There is no firm consensus in the literature as regards the required length of conservative observation.40 Complete hematoma resolution may take between 3-15 weeks.6,26,27,37-39 Chen et al.8 stated that the minimal hospital stay for their patients was 3 days, with average hospital stay of 6 or 7 days, and stressed that if this policy of hospital discharge is adopted, one should be aware of the possibility of delayed deterioration in such patients 41 and arrange for close follow-up. On the other hand, Bullock and his colleagues 6 allowed discharge only after 2 weeks of hospitalization; their mean hospital stay was 4.5 weeks. Although we kept our patients in the hospital for at least 6 days, we feel that this may not be necessary, and that patients can be discharged after 3 days (provided they have easy access to the hospital), with another follow up CT performed 6 days after trauma as outpatients.

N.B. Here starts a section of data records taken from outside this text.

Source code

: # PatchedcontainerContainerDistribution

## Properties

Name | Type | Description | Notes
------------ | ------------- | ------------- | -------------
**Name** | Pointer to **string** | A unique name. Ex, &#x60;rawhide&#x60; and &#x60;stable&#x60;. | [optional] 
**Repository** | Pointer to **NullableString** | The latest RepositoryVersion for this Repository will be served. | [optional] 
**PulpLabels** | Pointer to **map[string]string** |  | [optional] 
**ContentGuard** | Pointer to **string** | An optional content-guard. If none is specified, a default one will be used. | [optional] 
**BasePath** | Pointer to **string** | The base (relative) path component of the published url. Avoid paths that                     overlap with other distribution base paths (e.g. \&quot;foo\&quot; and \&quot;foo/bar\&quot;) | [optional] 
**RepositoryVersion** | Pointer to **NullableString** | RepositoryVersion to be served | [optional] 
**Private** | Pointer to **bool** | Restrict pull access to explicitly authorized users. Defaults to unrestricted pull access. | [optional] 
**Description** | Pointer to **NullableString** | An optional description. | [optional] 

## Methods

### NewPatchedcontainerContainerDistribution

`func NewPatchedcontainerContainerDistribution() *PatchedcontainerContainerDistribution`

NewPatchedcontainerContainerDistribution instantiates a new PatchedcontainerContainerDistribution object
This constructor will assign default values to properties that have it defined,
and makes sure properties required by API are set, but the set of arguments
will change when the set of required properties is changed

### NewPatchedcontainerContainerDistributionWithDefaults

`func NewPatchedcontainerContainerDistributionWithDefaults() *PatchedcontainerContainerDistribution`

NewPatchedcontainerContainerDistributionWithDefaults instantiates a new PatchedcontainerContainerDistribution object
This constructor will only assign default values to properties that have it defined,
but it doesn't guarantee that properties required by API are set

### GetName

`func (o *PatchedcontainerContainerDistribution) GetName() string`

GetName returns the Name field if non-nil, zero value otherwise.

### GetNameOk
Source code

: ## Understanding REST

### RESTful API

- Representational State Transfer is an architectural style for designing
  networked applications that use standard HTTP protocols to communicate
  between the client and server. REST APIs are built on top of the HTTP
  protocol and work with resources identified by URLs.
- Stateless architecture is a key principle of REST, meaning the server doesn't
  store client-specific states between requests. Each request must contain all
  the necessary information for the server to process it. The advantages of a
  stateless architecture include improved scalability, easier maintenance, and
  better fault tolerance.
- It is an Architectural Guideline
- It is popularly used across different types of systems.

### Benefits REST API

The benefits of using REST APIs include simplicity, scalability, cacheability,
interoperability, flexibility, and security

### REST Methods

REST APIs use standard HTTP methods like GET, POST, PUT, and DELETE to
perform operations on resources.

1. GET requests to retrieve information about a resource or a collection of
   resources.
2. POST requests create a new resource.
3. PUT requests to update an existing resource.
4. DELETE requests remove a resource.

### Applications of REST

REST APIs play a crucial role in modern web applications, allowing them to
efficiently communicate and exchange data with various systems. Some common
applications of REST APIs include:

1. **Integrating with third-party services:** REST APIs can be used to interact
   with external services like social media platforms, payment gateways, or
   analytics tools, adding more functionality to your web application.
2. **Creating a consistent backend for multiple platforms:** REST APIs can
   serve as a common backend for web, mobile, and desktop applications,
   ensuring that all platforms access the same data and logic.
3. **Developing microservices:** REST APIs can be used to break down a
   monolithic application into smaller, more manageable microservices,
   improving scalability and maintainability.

The zero mortality in our patients is similar to the mortality rate reported in many other articles selecting patients with high GCS for conservative treatment.6,8,12,23,24,26 This is most likely attributable in great part to close clinical observation and urgent surgical evacuation of significant EDH enlargement.



Conclusion:

Safe management of patients with GCS > 8, without focal neurological deficits, having EDH less than 15 mm in thickness and less than 30 cc in volume, and with midline shift less than 5 mm; can be adopted with close observation of the conscious level and serial follow up CTs. A small group of these patients will show enlargement of their hematoma above 30 cc in volume and/or 15 mm in thickness, thus requiring surgical evacuation. Enlargement occurs within 24 hours from the initial CT in the majority of patients, however delayed enlargement may uncommonly occur in a small subset of these patients. Close clinical observation is the mainstay of this conservative management. We would recommend further study to determine the value of hospital stay longer than 3 days for patients who fail to show hematoma enlargement within the first 72 hours, and assess the need for further CT for these patients.